= ページ本文 =

>>>

また、ポンプ側回転軸に鉄粉が付着されにくいので、これらの軸受けへのダメージが軽減できる。
【0031】
上記実施形態の構成によれば、強度、加工性、コストに優れた鋼材の回転軸を使用しつつ、永久磁石からの磁界によるモータ側回転軸側からの磁化を、非磁性体の部材で構成されたジョイントで遮断できる。その結果、ポンプ側回転軸の磁化を抑制できるので、回転軸に付着する鉄粉を低減することができる。また、容量可変型ベーンポンプにおける回転軸への鉄粉の付着を低減し、ポンプ寿命を伸ばすことができる。
【0032】
(第2の実施形態)
図4は、本発明の第2の実施形態に係る電動油圧ポンプを示す縦断面図で、
図5は、そのジョイント部分を示す部分拡大図である。本実施形態の電動油圧ポンプ200は、第1の実施形態の電動油圧ポンプ100において、ジョイント133が、その表面に形成された非磁性体のメッキ層を有する形態である。本実施形態では、この非磁性体のメッキ層として、ジョイント233の耐摩耗性等を向上するために、硬質のクロムメッキ層233cが設けられている。但し、非磁性のメッキ層としては、クロムメッキ層に233cに限られず、例えば、高P~中Pタイプのニッケルメッキ層でもよい。電動油圧ポンプ200のそれ以外の構成は、第1の実施形態の電動油圧ポンプ100と同一なので、同一の構成要素には同一の符号を付して、その詳細な説明は省略する。

<<<

= 情報 =

>>>

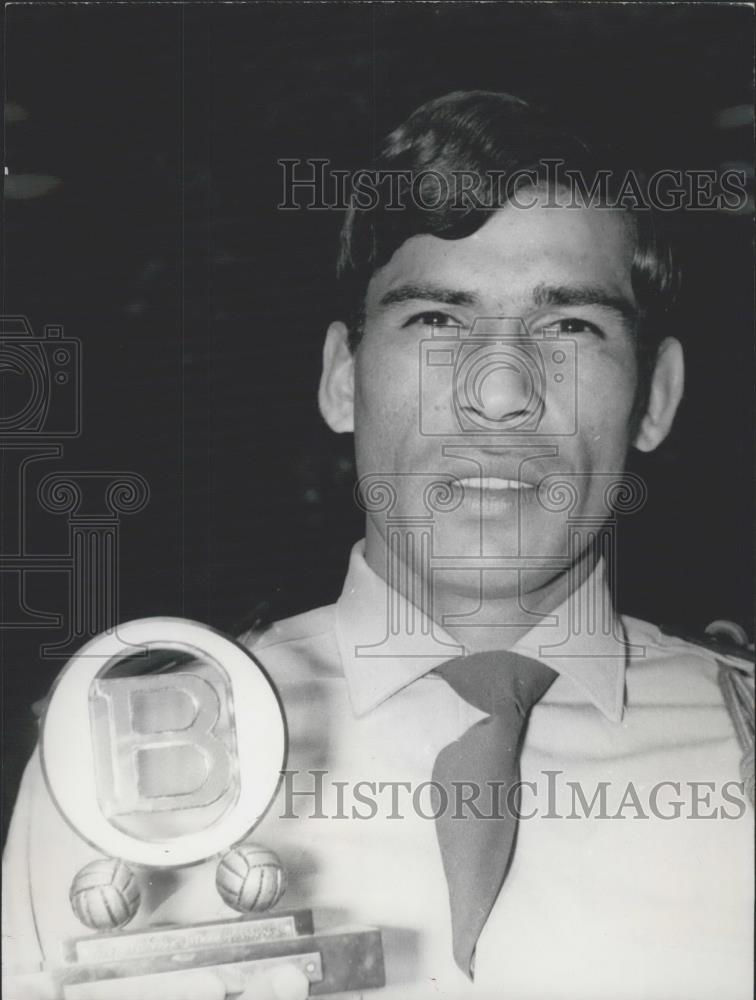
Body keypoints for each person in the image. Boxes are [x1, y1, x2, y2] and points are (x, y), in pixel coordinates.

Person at [3, 91, 753, 1000]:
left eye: (571, 326)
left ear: (657, 399)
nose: (501, 391)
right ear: (341, 382)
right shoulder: (122, 765)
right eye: (437, 320)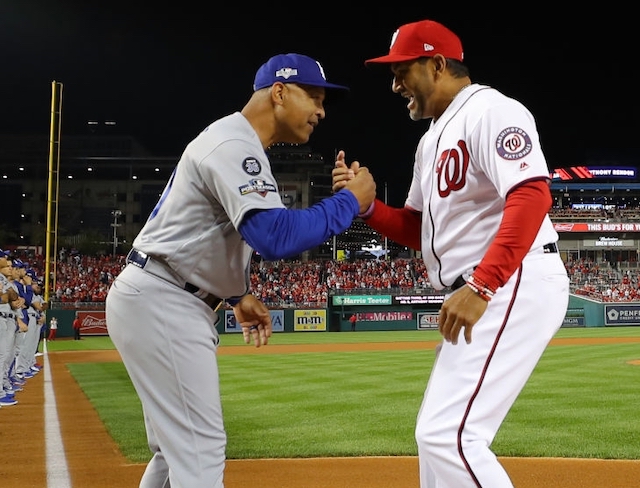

<<<

= やること =
電動油圧ポンプの本文によると、第2の実施形態でジョイント233の耐摩耗性等を向上するために設けられているメッキ層は何か答えてください。

= 回答 =
硬質のクロムメッキ層233c